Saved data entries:
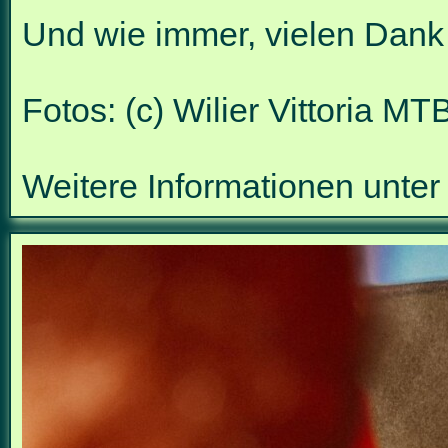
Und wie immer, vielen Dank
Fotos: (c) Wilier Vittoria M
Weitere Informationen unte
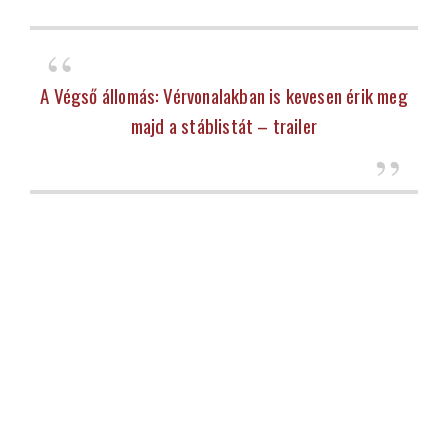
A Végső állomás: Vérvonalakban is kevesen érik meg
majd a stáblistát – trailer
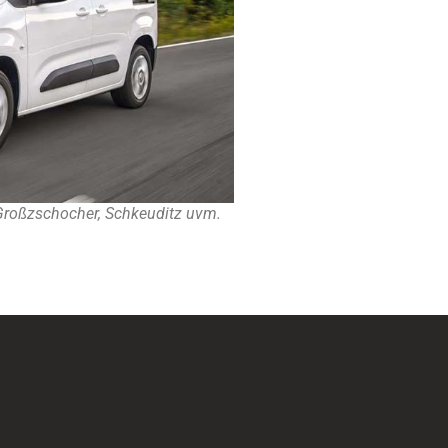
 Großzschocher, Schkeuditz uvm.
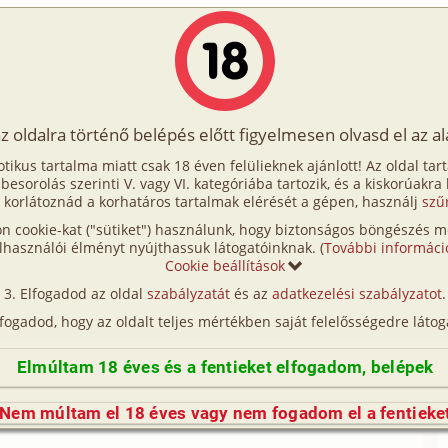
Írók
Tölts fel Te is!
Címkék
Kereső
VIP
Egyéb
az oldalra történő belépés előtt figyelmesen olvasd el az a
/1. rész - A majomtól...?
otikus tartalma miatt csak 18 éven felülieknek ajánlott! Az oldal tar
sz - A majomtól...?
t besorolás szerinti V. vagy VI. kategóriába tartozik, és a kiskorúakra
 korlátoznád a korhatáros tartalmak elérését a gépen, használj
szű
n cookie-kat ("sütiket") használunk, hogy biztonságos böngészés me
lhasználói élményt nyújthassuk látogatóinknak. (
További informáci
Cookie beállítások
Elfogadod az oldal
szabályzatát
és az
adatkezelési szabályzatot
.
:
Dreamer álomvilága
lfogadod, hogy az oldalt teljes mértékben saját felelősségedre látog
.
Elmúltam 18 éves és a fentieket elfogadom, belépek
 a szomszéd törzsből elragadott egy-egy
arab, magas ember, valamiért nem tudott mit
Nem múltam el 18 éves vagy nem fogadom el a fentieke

TASK TO CARRY OUT:
Pictures are to be left out. Write out only the lines above starting at the one with "Fotos: (c) Wilier Vittoria M" and ending at the one with "Dreamer álomvilága", both lines included, exactly.

REPLY:
Fotos: (c) Wilier Vittoria M
Weitere Informationen unte
A Végső állomás: Vérvonalakban is kevesen érik meg
majd a stáblistát – trailer
 Großzschocher, Schkeuditz uvm.
Írók
Tölts fel Te is!
Címkék
Kereső
VIP
Egyéb
az oldalra történő belépés előtt figyelmesen olvasd el az a
/1. rész - A majomtól...?
otikus tartalma miatt csak 18 éven felülieknek ajánlott! Az oldal tar
sz - A majomtól...?
t besorolás szerinti V. vagy VI. kategóriába tartozik, és a kiskorúakra
 korlátoznád a korhatáros tartalmak elérését a gépen, használj
szű
n cookie-kat ("sütiket") használunk, hogy biztonságos böngészés me
lhasználói élményt nyújthassuk látogatóinknak. (
További informáci
Cookie beállítások
Elfogadod az oldal
szabályzatát
és az
adatkezelési szabályzatot
.
:
Dreamer álomvilága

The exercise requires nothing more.